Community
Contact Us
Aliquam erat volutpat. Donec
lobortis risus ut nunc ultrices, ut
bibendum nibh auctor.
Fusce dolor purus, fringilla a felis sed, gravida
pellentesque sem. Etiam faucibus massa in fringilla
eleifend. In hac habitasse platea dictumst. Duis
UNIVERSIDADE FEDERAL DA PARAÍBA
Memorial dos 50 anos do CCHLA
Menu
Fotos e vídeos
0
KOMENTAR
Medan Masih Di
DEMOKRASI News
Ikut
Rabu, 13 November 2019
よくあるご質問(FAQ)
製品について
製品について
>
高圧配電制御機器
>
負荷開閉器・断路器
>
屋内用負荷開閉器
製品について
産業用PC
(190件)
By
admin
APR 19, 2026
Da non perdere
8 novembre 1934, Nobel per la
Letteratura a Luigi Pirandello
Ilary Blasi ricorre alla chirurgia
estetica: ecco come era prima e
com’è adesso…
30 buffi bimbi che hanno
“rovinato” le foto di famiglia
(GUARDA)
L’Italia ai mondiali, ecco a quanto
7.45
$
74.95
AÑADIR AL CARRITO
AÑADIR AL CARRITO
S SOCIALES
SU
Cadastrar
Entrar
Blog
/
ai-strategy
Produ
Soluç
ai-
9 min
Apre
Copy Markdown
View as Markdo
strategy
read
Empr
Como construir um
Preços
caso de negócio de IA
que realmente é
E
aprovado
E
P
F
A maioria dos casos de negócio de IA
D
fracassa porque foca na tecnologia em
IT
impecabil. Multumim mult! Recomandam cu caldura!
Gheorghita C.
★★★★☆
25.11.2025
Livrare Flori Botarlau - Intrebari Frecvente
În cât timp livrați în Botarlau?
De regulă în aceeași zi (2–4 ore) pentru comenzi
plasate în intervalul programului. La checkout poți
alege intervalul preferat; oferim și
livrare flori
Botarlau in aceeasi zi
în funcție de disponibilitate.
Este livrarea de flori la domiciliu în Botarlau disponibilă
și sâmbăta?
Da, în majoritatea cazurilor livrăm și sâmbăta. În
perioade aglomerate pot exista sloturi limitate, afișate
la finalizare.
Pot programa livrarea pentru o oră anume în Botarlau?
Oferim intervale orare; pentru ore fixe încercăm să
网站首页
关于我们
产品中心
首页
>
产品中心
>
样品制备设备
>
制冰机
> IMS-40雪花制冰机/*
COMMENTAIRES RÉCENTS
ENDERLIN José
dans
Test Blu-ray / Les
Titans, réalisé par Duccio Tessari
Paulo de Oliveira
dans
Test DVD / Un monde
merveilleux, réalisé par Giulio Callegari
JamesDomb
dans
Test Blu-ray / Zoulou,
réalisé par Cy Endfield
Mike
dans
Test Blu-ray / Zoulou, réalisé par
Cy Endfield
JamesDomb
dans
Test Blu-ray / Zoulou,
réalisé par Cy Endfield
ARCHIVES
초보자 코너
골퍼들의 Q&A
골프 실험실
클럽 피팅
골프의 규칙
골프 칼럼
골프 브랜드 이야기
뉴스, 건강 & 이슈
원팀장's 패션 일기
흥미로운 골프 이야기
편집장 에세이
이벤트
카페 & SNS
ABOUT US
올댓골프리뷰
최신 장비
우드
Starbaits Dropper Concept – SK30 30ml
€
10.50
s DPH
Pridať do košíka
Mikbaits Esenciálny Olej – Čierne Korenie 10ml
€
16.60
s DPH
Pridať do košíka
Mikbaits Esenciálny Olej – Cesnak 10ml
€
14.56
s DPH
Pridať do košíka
:::
**Work task**
Copy each line in the listing above that contains the string "livrarea".

**Solution below**
Este livrarea de flori la domiciliu în Botarlau disponibilă
Pot programa livrarea pentru o oră anume în Botarlau?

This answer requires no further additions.